# Pictures of our kids ***PIC HEAVY***



## shadycreekgoats (Mar 23, 2009)

Well, we finally got a new camera ( :wahoo: ) so be expecting lots of pictures!! lol Here are a few I took of the kids today. :greengrin:

Violet's Doe--I call her Daisy Mae (Mae for short)



























She wouldn't pose so you can't see it, but she is really wide.









Vicki's Doe--No Name yet--any ideas?? :scratch: 


















Vicki's (soon to be) Whether









They aren't the best confo pictures...... :wink: they just wanted their milk and didn't want to be set up...lol...:lol: 
Enjoy!!! :dance:


----------



## toth boer goats (Jul 20, 2008)

What a cutie pie.... :thumb: :greengrin:


----------



## AlaskaBoers (May 7, 2008)

aww!!

In the third pic it looks like she has rabies!!  jk


----------



## Seven Dwarfs (Jan 17, 2010)

I love your pics!!


----------



## greatcashmeres (Jul 13, 2008)

Bottle first pics later is on their minds. :wink: Congrats on the new camera! :leap:


----------



## StaceyRosado (Oct 5, 2007)

very nice


----------



## FunnyRiverFarm (Sep 13, 2008)

Awww!

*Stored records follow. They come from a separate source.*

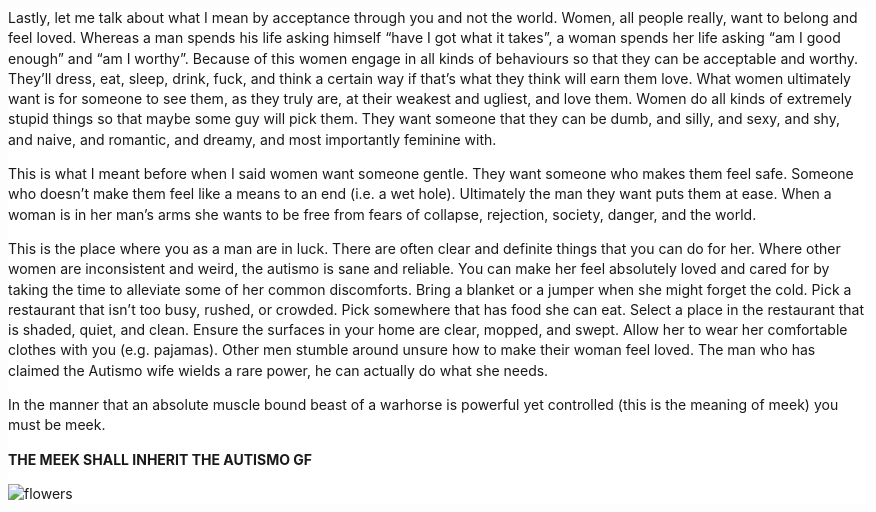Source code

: 
Lastly, let me talk about what I mean by acceptance through you and not the
world. Women, all people really, want to belong and feel loved. Whereas a man
spends his life asking himself “have I got what it takes”, a woman spends her
life asking “am I good enough” and “am I worthy”. Because of this women engage
in all kinds of behaviours so that they can be acceptable and worthy. They’ll
dress, eat, sleep, drink, fuck, and think a certain way if that’s what they
think will earn them love. What women ultimately want is for someone to see
them, as they truly are, at their weakest and ugliest, and love them. Women do
all kinds of extremely stupid things so that maybe some guy will pick them.
They want someone that they can be dumb, and silly, and sexy, and shy, and
naive, and romantic, and dreamy, and most importantly feminine with.

This is what I meant before when I said women want someone gentle. They want
someone who makes them feel safe. Someone who doesn’t make them feel like
a means to an end (i.e. a wet hole). Ultimately the man they want puts them at
ease. When a woman is in her man’s arms she wants to be free from fears of
collapse, rejection, society, danger, and the world.

This is the place where you as a man are in luck. There are often clear and
definite things that you can do for her. Where other women are inconsistent and
weird, the autismo is sane and reliable. You can make her feel absolutely loved
and cared for by taking the time to alleviate some of her common discomforts.
Bring a blanket or a jumper when she might forget the cold. Pick a restaurant
that isn’t too busy, rushed, or crowded. Pick somewhere that has food she can
eat. Select a place in the restaurant that is shaded, quiet, and clean. Ensure
the surfaces in your home are clear, mopped, and swept. Allow her to wear her
comfortable clothes with you (e.g. pajamas). Other men stumble around unsure
how to make their woman feel loved. The man who has claimed the Autismo wife
wields a rare power, he can actually do what she needs.

In the manner that an absolute muscle bound beast of a warhorse is powerful yet
controlled (this is the meaning of meek) you must be meek.

**THE MEEK SHALL INHERIT THE AUTISMO GF**

![flowers](assets/flowers.jpg)
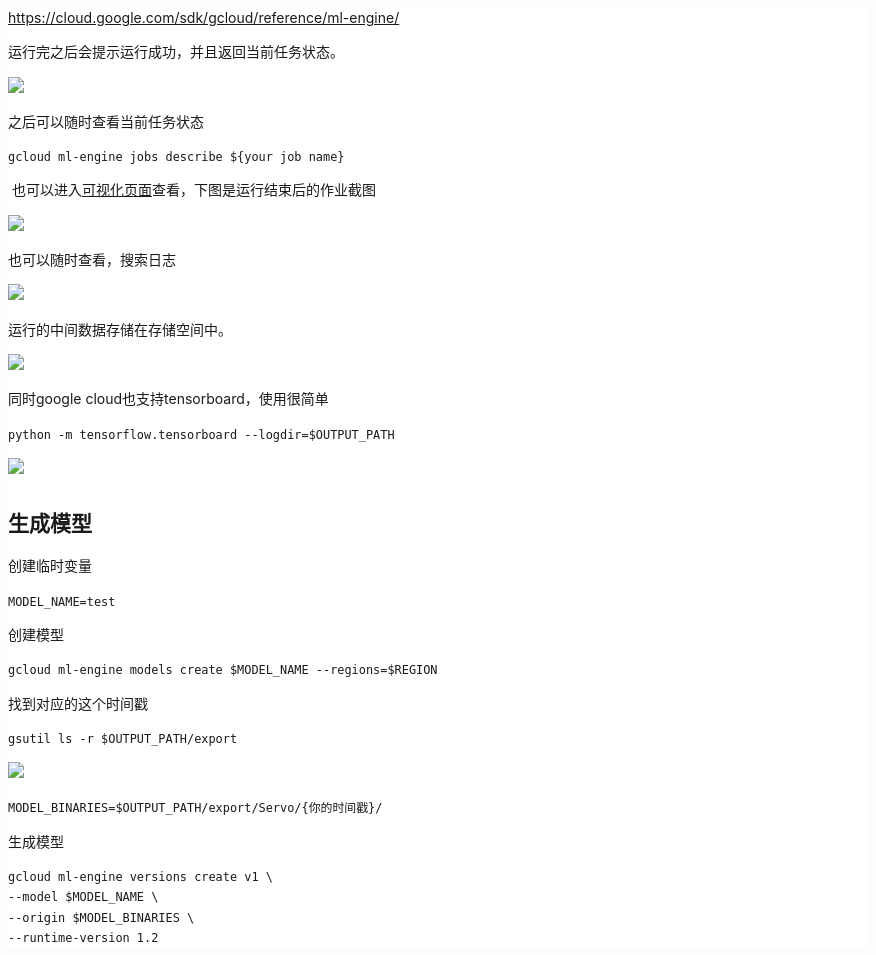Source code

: <https://cloud.google.com/sdk/gcloud/reference/ml-engine/>

运行完之后会提示运行成功，并且返回当前任务状态。

![](/image/google_cloud__qiong_ren_ye_neng_wan_shen_du_xue_xi/a15e6c454706bbf194ebfa1c7eef4c93bf0eb4a871c29dfa4e43d4234bd453e9)

之后可以随时查看当前任务状态

    
    
    gcloud ml-engine jobs describe ${your job name}

 也可以进入[可视化页面](https://console.cloud.google.com/mlengine/jobs)查看，下图是运行结束后的作业截图

![](/image/google_cloud__qiong_ren_ye_neng_wan_shen_du_xue_xi/0274c7d2da2d85e817807974d896ca97391c1f214c4999ec8ac293c2c30e9c21)

也可以随时查看，搜索日志

![](/image/google_cloud__qiong_ren_ye_neng_wan_shen_du_xue_xi/20667745b2999be447a233f84502caece80aba670a573d159f852ab55cea0c59)

运行的中间数据存储在存储空间中。

![](/image/google_cloud__qiong_ren_ye_neng_wan_shen_du_xue_xi/4ef45e97638f246e2144e1f91044b1c3793c9c88e94dfe770241f04408decc21)

同时google cloud也支持tensorboard，使用很简单

    
    
    python -m tensorflow.tensorboard --logdir=$OUTPUT_PATH

![](/image/google_cloud__qiong_ren_ye_neng_wan_shen_du_xue_xi/1137906b186f95445c8dc2a2d455e2c4fcdf57700ffb109b1042886f8a2b5087)

## 生成模型

创建临时变量

    
    
    MODEL_NAME=test

创建模型

    
    
    gcloud ml-engine models create $MODEL_NAME --regions=$REGION

找到对应的这个时间戳

    
    
    gsutil ls -r $OUTPUT_PATH/export

![](/image/google_cloud__qiong_ren_ye_neng_wan_shen_du_xue_xi/686ca30f21a090f1cd213267b1bb69228afbdc61fab884c087cb443e3473faf3)

    
    
    MODEL_BINARIES=$OUTPUT_PATH/export/Servo/{你的时间戳}/

生成模型

    
    
    gcloud ml-engine versions create v1 \
    --model $MODEL_NAME \
    --origin $MODEL_BINARIES \
    --runtime-version 1.2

They are adorable but how do you tell them apart?! LOL!


----------



## WalnutGroveFarm (Sep 27, 2008)

Love the pic with the milk on her mouth, shows you what they like to do best. lol Very pretty goats.


----------



## DebMc (Dec 11, 2009)

They look so serious and so eloquent. 

Deb Mc


----------



## GotmygoatMTJ (Apr 25, 2009)

Very very pretty goaties!


----------



## shadycreekgoats (Mar 23, 2009)

FunnyRiverFarm said:


> how do you tell them apart?! LOL!


Vicki's twins are hard to tell apart from a distance...but once you get I close I can tell....Violet's doe is 2 days older so she is bigger... :-0

Thanks everyone!!! I'll get more pics soon!!!! :greengrin:


----------